Which lines hold the string "optical"? Copy each of them from the material below.

→ **SUPPLIED DATA**
++++++++++

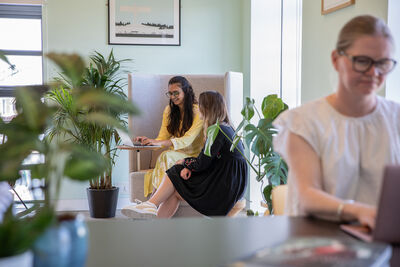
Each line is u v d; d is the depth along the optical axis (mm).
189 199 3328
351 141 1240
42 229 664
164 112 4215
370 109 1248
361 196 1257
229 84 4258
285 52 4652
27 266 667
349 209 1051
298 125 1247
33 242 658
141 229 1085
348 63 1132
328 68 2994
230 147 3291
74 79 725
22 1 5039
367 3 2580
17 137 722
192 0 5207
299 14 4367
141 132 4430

++++++++++

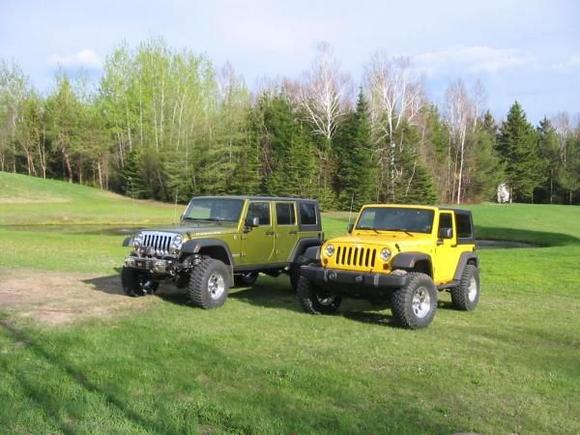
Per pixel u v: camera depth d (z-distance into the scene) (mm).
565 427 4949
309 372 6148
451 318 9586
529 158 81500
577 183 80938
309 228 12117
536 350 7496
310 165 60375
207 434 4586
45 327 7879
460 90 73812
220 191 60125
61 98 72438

++++++++++

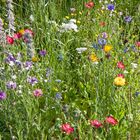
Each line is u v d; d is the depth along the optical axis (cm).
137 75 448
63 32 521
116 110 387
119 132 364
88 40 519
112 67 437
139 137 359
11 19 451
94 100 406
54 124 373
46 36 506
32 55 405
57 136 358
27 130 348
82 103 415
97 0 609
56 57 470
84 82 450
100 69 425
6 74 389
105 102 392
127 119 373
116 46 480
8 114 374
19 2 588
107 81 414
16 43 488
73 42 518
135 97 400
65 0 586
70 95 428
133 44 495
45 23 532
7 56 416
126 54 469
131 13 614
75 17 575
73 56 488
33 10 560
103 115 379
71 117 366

++++++++++

→ **EXERCISE RESULT**
Each line is u v d; d is the depth along the optical axis (mm).
Each line is u v d; d is the depth along the optical axis (cm).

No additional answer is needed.